▶ **Exercise instructions**
Duplicate the following lines word for word, covering every item.

Excerpt from a dataset
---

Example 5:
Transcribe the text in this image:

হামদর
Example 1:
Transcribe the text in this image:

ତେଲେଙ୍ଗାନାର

▶ **Written response**
---

Example 5:
Transcribe the text in this image:

হামদর
Example 1:
Transcribe the text in this image:

ତେଲେଙ୍ଗାନାର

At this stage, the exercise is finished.